Lessons:
Isaiah 58:9b-14
Psalm 103:1-8
Hebrews 12:18-29
Luke 13:10-17
Well, it’s that time of year when we’re thinking about Back to School. That may not be
relevant to all of you, but I’m going to suggest that perhaps it should be.
After having retired from teaching a year ago, I find myself getting ready to go back to
the classroom once more. This will be the start of my 57th year in school, as either student or teacher.
I’ll be teaching high school Religion as an academic subject. I think there’s a strong
argument for the importance of studying religion – because of its central role in the world today as well as for the skills it can promote, like understanding different cultural perspectives.
But I think the ultimate purpose of studying religion – as is true for math or science or
English – is exploring the nature of reality and our own human nature.
From a Christian perspective, teaching and learning is a divine practice, because if God is the foundation of all reality, and if we humans are made in God’s image, then deepening our understanding of reality means coming closer to understanding the truth about God and about who we are in relationship to God. And this should be a joyful activity for all of us.
Education as divine practice is something that Jesus models throughout the Gospel, and we have a fine example in today’s lesson from Luke.
Consider the story: Jesus frees a woman from a crippling infirmity on the Sabbath. Some of the people present, based on their concept of honoring the Sabbath prohibition against work, object to this. Jesus responds to them by asking them to reflect on their own experience, and the crowd, having done this, seems to come to a new understanding. The story ends in the people rejoicing.
The story’s message seems to focus on two things: freedom and transformation. For the
woman, her new freedom and transformation are physically obvious. But the crowd is also freed – from an inadequate understanding of the Sabbath and of what God wants from them. They are also transformed, because they gain new insights, through Jesus’

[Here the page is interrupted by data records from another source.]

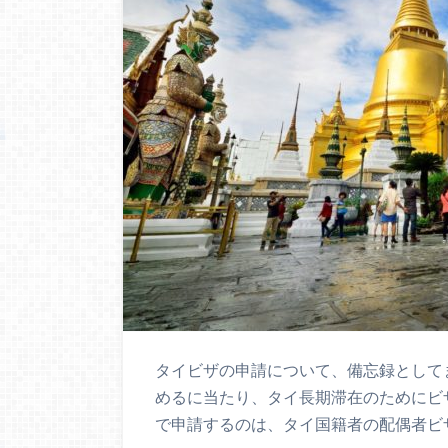
タイビザの申請について、備忘録として
めるに当たり、タイ長期滞在のためにビ
で申請するのは、タイ国籍者の配偶者ビ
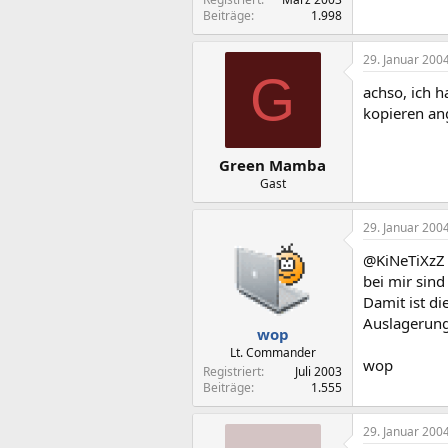
Beiträge
1.998
29. Januar 200
G
achso, ich h
kopieren an
Green Mamba
Gast
29. Januar 200
@KiNeTiXzZ
bei mir sind
Damit ist d
Auslagerungs
wop
Lt. Commander
wop
Registriert
Juli 2003
Beiträge
1.555
29. Januar 200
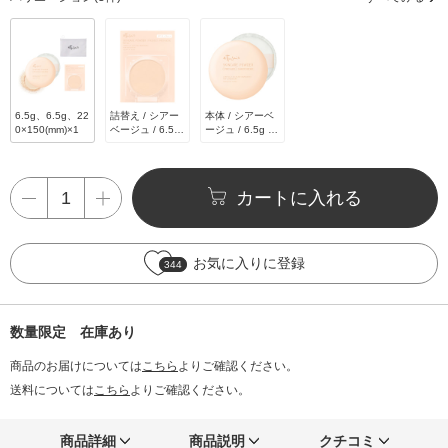
6.5g、6.5g、22
詰替え / シアー
本体 / シアーベ
0×150(mm)×1
ベージュ / 6.5g
ージュ / 6.5g /
/ 無香料
無香料
カートに入れる
お気に入りに登録
344
数量限定 在庫あり
商品のお届けについては
こちら
よりご確認ください。
送料については
こちら
よりご確認ください。
商品詳細
商品説明
クチコミ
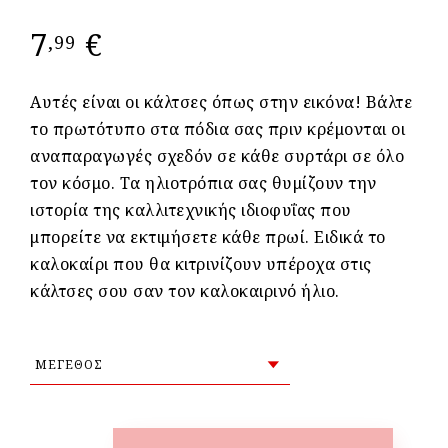
7
€
,99
Αυτές είναι οι κάλτσες όπως στην εικόνα! Βάλτε
το πρωτότυπο στα πόδια σας πριν κρέμονται οι
αναπαραγωγές σχεδόν σε κάθε συρτάρι σε όλο
τον κόσμο. Τα ηλιοτρόπια σας θυμίζουν την
ιστορία της καλλιτεχνικής ιδιοφυΐας που
μπορείτε να εκτιμήσετε κάθε πρωί. Ειδικά το
καλοκαίρι που θα κιτρινίζουν υπέροχα στις
κάλτσες σου σαν τον καλοκαιρινό ήλιο.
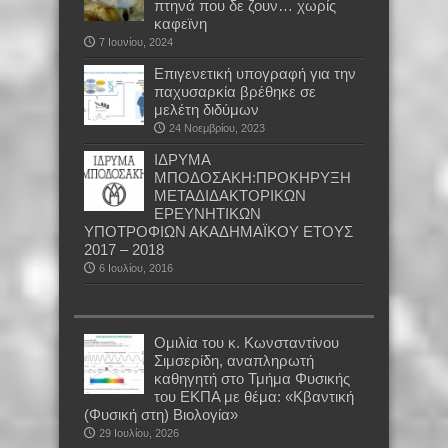
πτηνά που δε ζουν… χωρίς
καφεϊνη
7 Ιουνίου, 2024
Επιγενετική υπογραφή για την
παχυσαρκία βρέθηκε σε
μελέτη διδύμων
24 Νοεμβρίου, 2023
ΙΔΡΥΜΑ
ΜΠΟΔΟΣΑΚΗ:ΠΡΟΚΗΡΥΞΗ
ΜΕΤΑΔΙΔΑΚΤΟΡΙΚΩΝ
ΕΡΕΥΝΗΤΙΚΩΝ
ΥΠΟΤΡΟΦΙΩΝ ΑΚΑΔΗΜΑΪΚΟΥ ΕΤΟΥΣ
2017 – 2018
6 Ιουλίου, 2016
Oμιλία του κ. Κωνσταντίνου
Σιμσερίδη, αναπληρωτή
καθηγητή στο Τμήμα Φυσικής
του ΕΚΠΑ με θέμα: «Κβαντική
(Φυσική στη) Βιολογία»
29 Ιουλίου, 2026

questioning, into God’s truth – and this becomes a joyful experience.
I occasionally encounter former students of mine, now in their twenties or thirties, and as we talk they sometimes say that they don’t remember anything of what they have learned in my class. But as I listen to them talk about the meaningful work they do now, how they serve others, how committed they are to social concerns, the loving relationships they are in, I think – that’s okay. They have grown since high school, they have been freed from some of their narrow-mindedness and teenage anxiety, they are growing into the kind of mature and thoughtful people we need. If my teaching has contributed even the tiniest bit to that transformation, then I don’t really care if they can’t remember the significance of the 14th Amendment, or why the Council of Jerusalem was important in early Christianity.
Sometimes, as a teacher, you do get to see a moment when “the light comes on,” when a student struggling with a difficult concept – whether how to solve a quadratic equation or how to use the preterite tense in Spanish or whatever – they suddenly get it. It’s a joyful moment for both student and teacher. They’ve gained a little deeper understanding of the nature of reality, and they may have gained self-understanding as well.
True learning is not about repetitive drills, studying for tests or endless assessments.
None of these produces true joy. True learning is about pursuing a goal of what the Greeks called “Sophia” or “wisdom,” which is a deep understanding that comes from reflecting on everything we’ve learned and experienced, which pulls together and integrates everything, which enables us to become the people that God has called us to be. And that is deeply joyful.
And this is a goal for all of us, whether in school or not.
So my hope is for this coming year to be a year of deepened understanding and joyful
learning – not just for kids in school but for all of us, that we may be on the path to Sophia, or wisdom, as a way to draw closer to God and to the image of God that lies in each of us.